== Blok Teks ==
————————

Halaman

Kamis, 26 Januari 2012

Pilpres 2014 dan Kritikan Pedas MetroTV

Sentilan Sentilan episode 16 Januari 2012 pukul 22.30 WIB mengangkat WC 2 Milyar DPR sebagai tema mereka. Dua orang pemeran utama, Butet Kertarajasa sebagai pembantu dan Slamet Raharjo sebagai 'ndoro' majikan. Ditemani oleh dua bintang tamu, Arswendo Atmowiloto sebagai anggota DPR-RI gadungan dan Mucle sebagai pakar pembuat WC. Kritik yang dibalut dengan humor memang merupakan bumbu utama dari acara ini. Misalnya saja Butet yang berjenaka dengan mengatakan bahwa WC 2Milyar ini nantinya akan menjadi WC Nasional, mengikuti demam Esemka yang diplot akan menjadi Mobil Nasional. Dia bilang nantinya DPR-RI akan memasyarakatkan WC dan mem-WC-kan masyarakat. Dan banyak lagi lontarak kritik dari para pengisi acara.

Sentilan Sentilun merupakan satu dari sekian banyak acara MetroTV yang bernuansa sama, yaitu kritikan terhadap kinerja pemerintah sekarang. Kerapkali kritikan yang mereka lontarkan pun cukup pedas dan vulgar. Contoh nyatanya yang pada kutipan acara Sentilan Sentilun diatas. Editorial Media Indonesia pun memiliki nuansa sama. Acara yang biasa dipandu oleh Aviani Malik dan Cheryl Tanzil ini biasanya akan membahas satu isu tertentu untuk kemudian dikritik. Sebelum mulai, biasanya akan diputar satu video klip mengenai isu yang akan dibahas. (You can watch one video by click this text). Video ini diputar dengan narator yang atraktif. Entah deskripsi seperti apa yang cukup untuk mengganti kata atraktif. Yang pasti gaya bicara, intonasi, kecepatan suara, kosakata dan tata bahasa cukup unik. Acara ini juga membuka interaksi langsung dengan audiens yaitu melalui line telepon dan SMS. Biasanya SMS yang masuk akan ditampilkan pada layar. Dan SMS-SMS tersebut pun tidak lain dan tidak bukan, mengkritik kinerja pemerintah. Beberapa isu yang diangkat adalah Rosa (Mindo Rosalina Manulang) Menyingkap Tabir (17 Jan 2012), Negeri AutoPilot (16 Jan 2012), Ancaman Untuk Rosa (14 Jan 2012) dan Ruang Rapat Banggar DPR (13 Jan 2012). Acara lainnya adalah Provocative Proactive yang mengincar anak muda sebagai segmentasi.

————————

== Cuplikan Data ==
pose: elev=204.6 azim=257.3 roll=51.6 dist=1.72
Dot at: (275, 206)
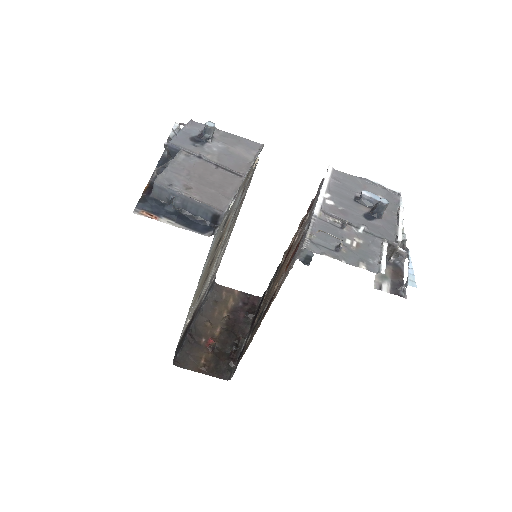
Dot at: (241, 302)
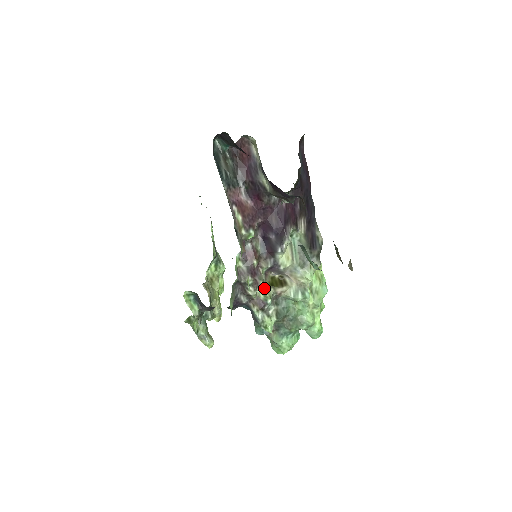
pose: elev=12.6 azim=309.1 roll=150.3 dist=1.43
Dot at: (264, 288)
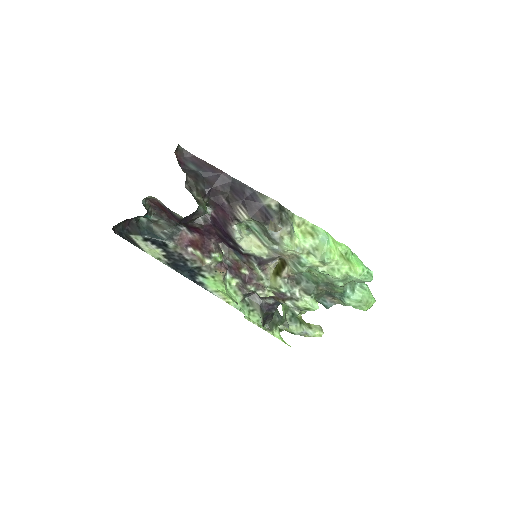
Dot at: (270, 283)
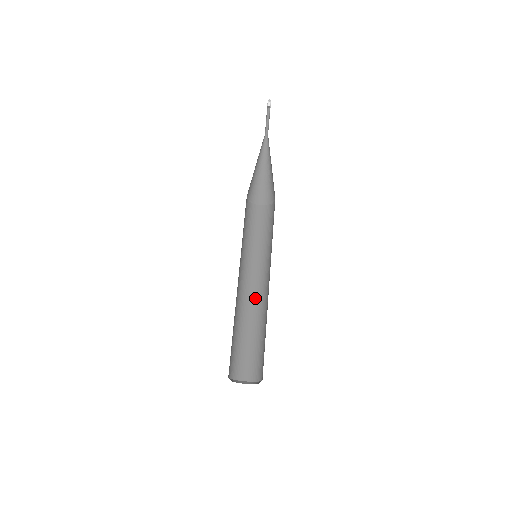
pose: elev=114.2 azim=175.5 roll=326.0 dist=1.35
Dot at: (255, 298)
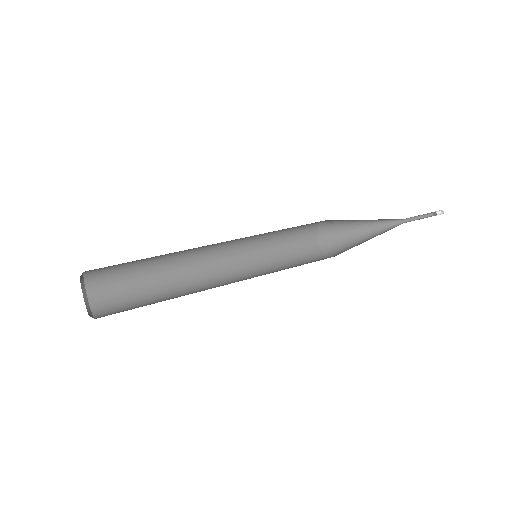
Dot at: occluded
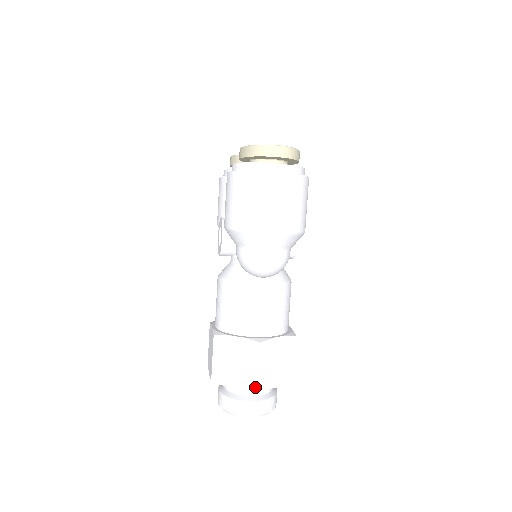
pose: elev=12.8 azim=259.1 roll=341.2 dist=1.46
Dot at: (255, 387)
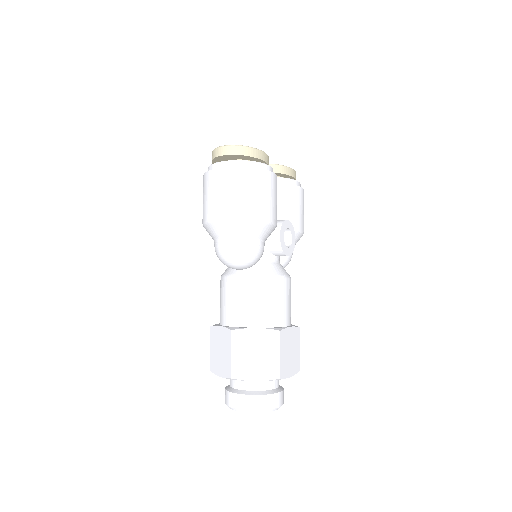
Dot at: (229, 375)
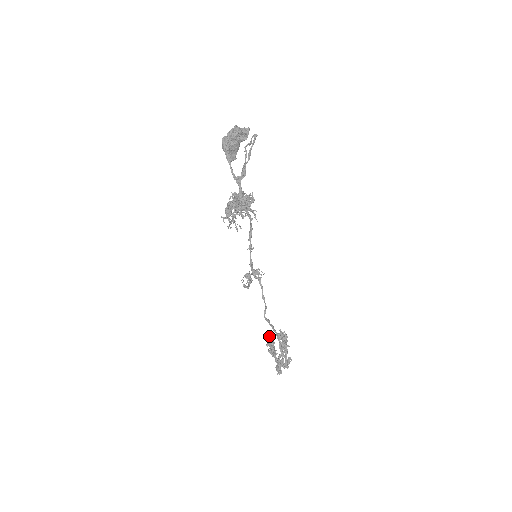
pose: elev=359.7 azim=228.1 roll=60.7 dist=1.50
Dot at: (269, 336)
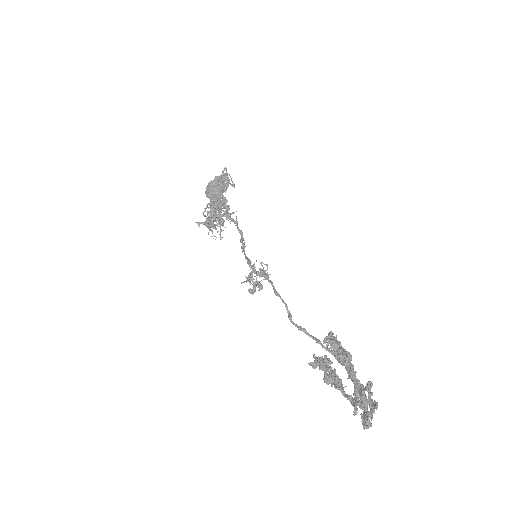
Dot at: occluded
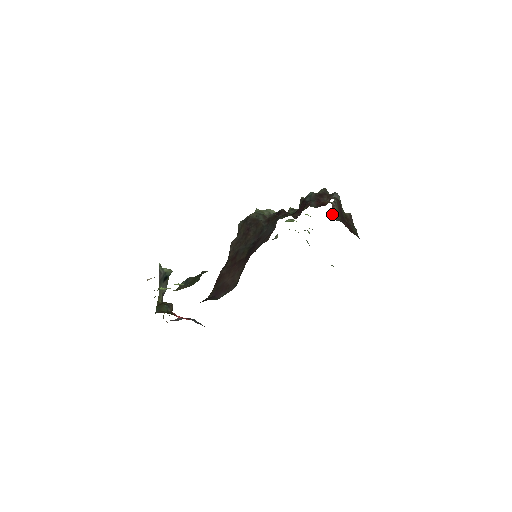
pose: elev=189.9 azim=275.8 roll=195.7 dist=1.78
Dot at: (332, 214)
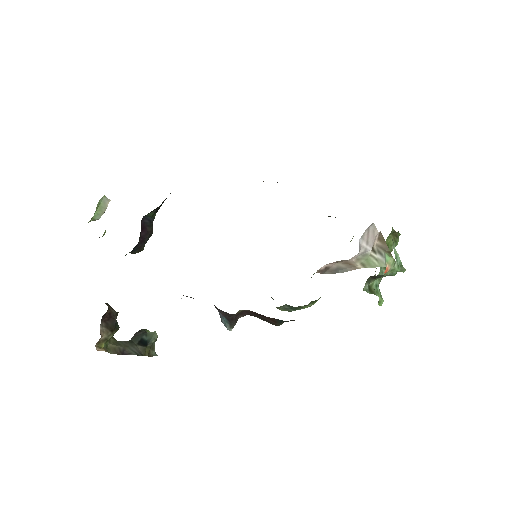
Dot at: occluded
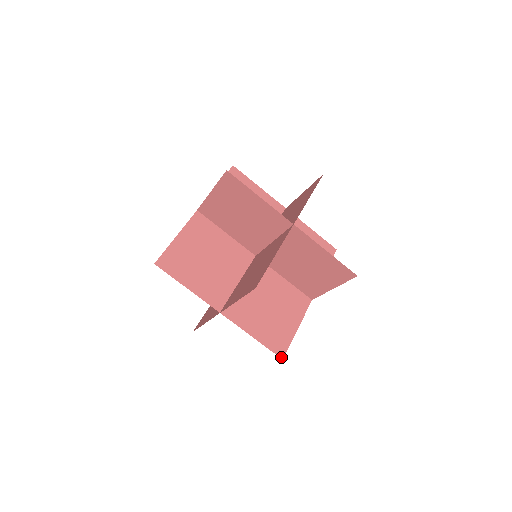
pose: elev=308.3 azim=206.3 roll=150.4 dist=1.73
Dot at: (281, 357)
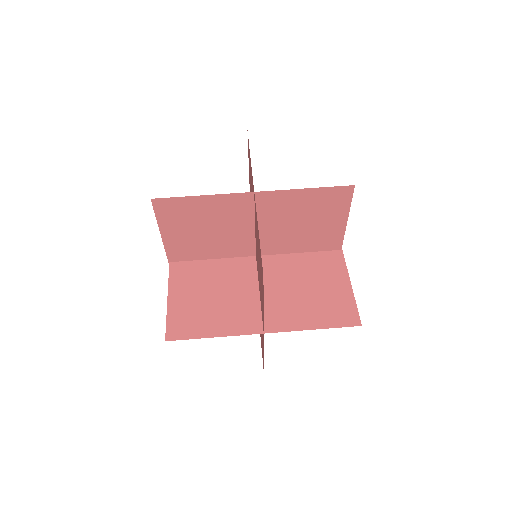
Dot at: (167, 338)
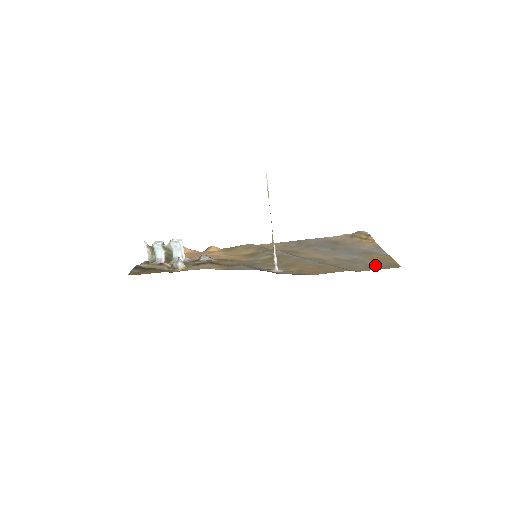
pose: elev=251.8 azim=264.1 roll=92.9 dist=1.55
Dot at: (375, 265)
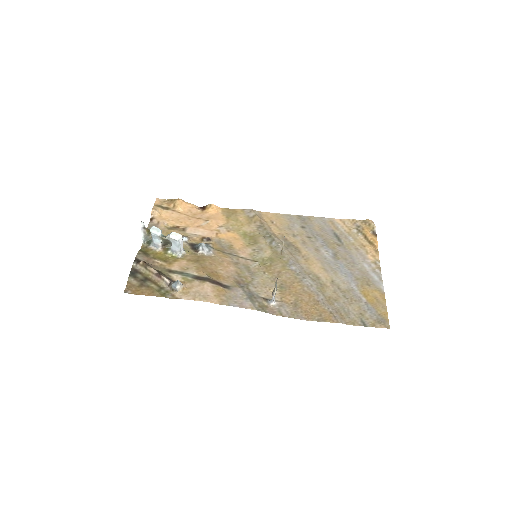
Dot at: (367, 314)
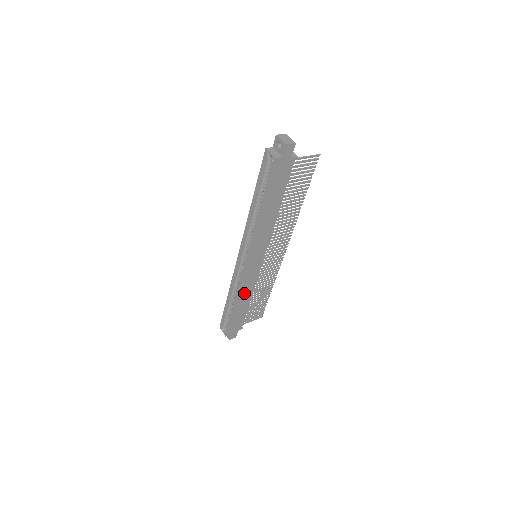
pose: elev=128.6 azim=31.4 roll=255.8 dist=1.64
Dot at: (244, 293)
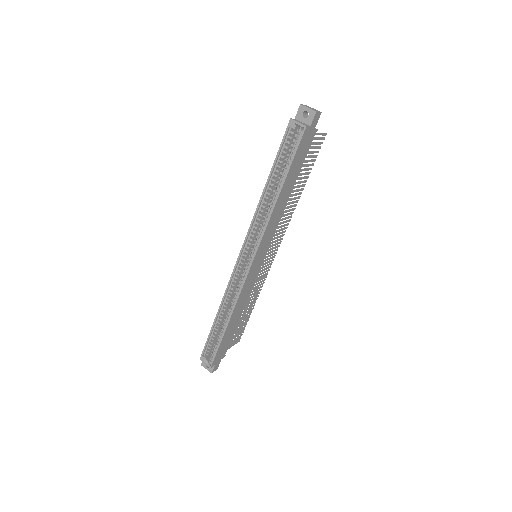
Dot at: (239, 305)
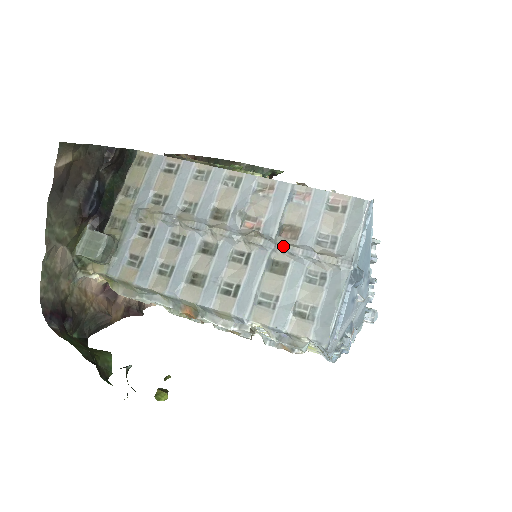
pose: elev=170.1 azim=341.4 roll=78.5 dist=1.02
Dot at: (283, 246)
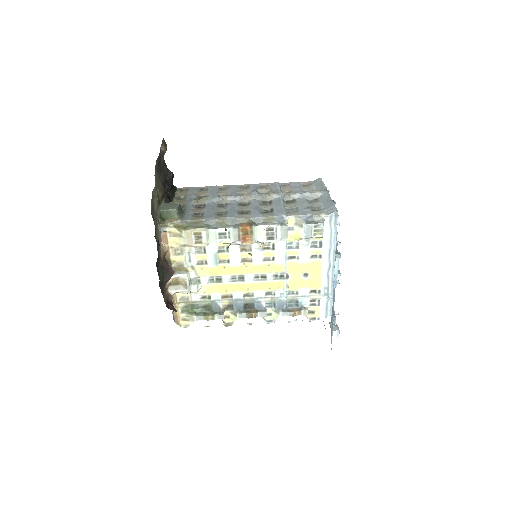
Dot at: (289, 192)
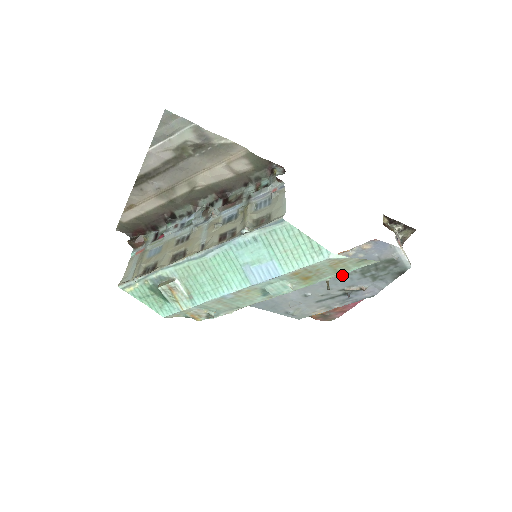
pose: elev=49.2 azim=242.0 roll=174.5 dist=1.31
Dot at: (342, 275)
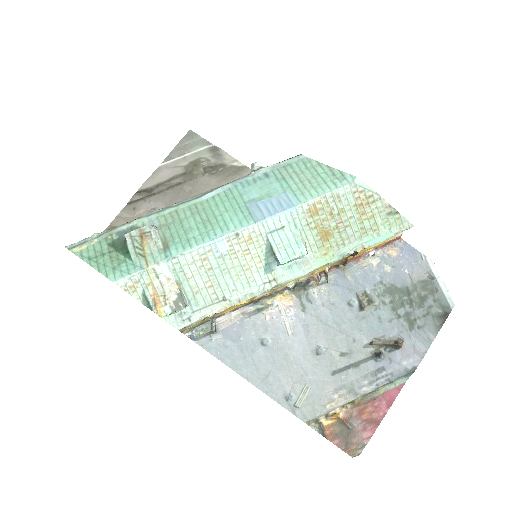
Dot at: (367, 307)
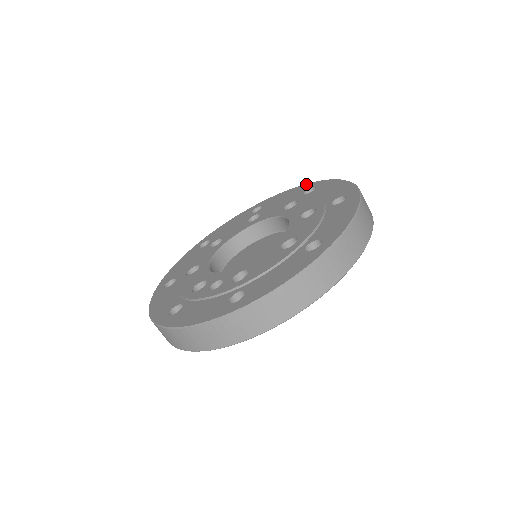
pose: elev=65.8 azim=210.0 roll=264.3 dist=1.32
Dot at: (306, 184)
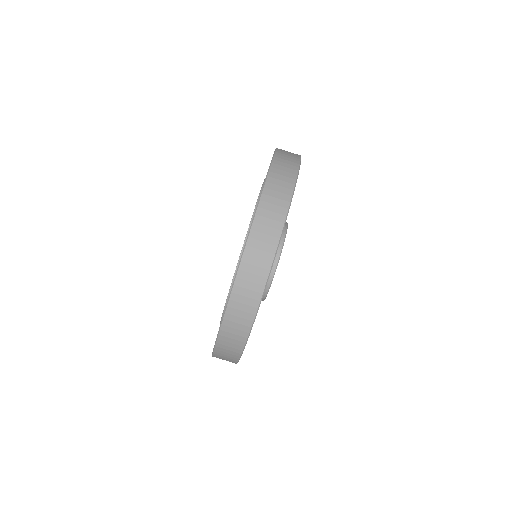
Dot at: occluded
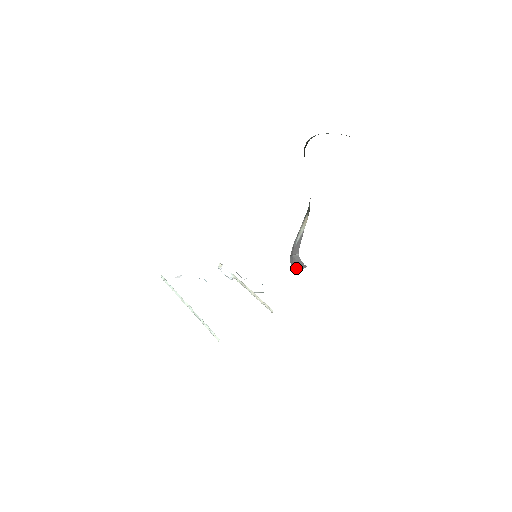
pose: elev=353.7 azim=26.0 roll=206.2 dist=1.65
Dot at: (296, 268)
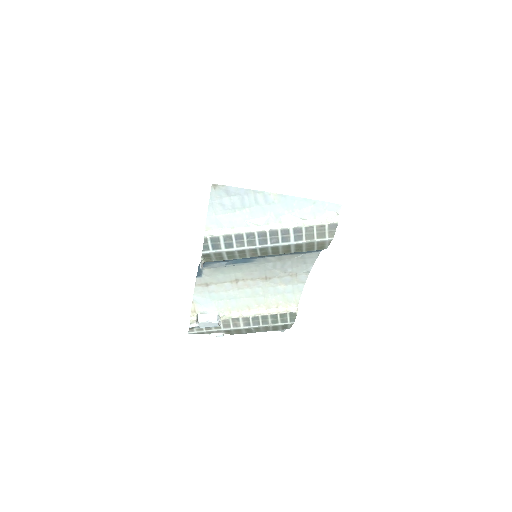
Dot at: occluded
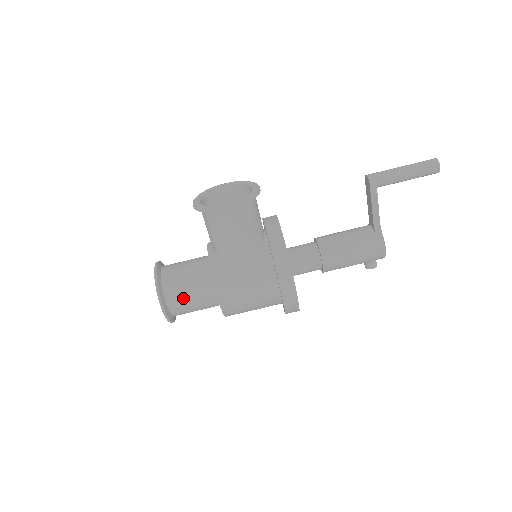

————————

== Soal Latihan A ==
Jawab pertanyaan berikut berdasarkan teks tentang acara MetroTV.
(i) Siapa yang berperan sebagai pembantu dalam episode bertema WC 2 Milyar DPR?
(ii) Siapa yang biasa memandu Editorial Media Indonesia?
(iii) Acara apa yang menjadikan anak muda sebagai segmentasi?
== Soal Latihan B ==
Sambung teks tentang acara MetroTV mulai dari kalimat sesudah kalimat terakhirnya.
Materi tersebut tidak dipakai di sini.

== Jawaban Soal A ==
(i) Butet Kertarajasa
(ii) Aviani Malik dan Cheryl Tanzil
(iii) Provocative Proactive

== Jawaban Soal B ==
Berbagai macam kritik yang dilontarkan MetroTV setidaknya sesuai dengan fungsi media massa dari Harold Lasswell, yaitu surveillance, interpretation and linkage. Industri Media berperan sebagai kamera pengintai bagi kinerja pemerintah yang kemudian dipersembahkan melalui media sebagai hasil interpretasi mereka. Namun tidak hanya itu, dari fenomena MetroTV ini kita dapat melihat peran Hegemony media. Metro TV berupaya menanamkan kerangka berpikir tertentu kepada audiens mereka. Kritik, kritik dan kritik. Mungkin itulah ideologi yang coba mereka sampaikan. Pagi hari, ketika anda menonton MetroTV, acara Editorial Media Indonesia sudah menanti. Disusul dengan Eight to Eleven Show. Sore hari anda akan disuguhkan acara Metro Realitas, Metro Hari Ini, sampai pada Suara Anda.

 Geliat MetroTV dalam mengkritik pemerintah ini tentu tidak terlepas dari owner mereka yaitu Surya Dharma Paloh. Manta politisi partai Golkar ini merupakan pemilik Media Group yang menaungi 3 media massa, yaitu Metro TV, Media Indonesia dan Lampung Post. Gerak-gerik Surya Paloh di industri media memang sudah cukup lama. Sempat mendirikan Harian Prioritas yang akhirnya SIUPP-nya dicabut oleh pemerintah karena alasan melanggar kode etik jurnalistik. Sampai akhirnya pada tahun 2000 mendirikan MetroTV.

Memposisikan diri sebagai pemilik, tentu ada keunggulan tersendiri. Posisi pemilik berada diatas semua jajaran direksi serta editorial. Sebagai bagian dari kelompok oposisi dari pemerintah yang berjalan sekarang (SBY-Boediono) tentu Surya Paloh memiliki 'gereget' tersendiri terhadap kinerja pemerintah. Dan seakan-akan MetroTV dirasuki oleh ruh Surya Paloh.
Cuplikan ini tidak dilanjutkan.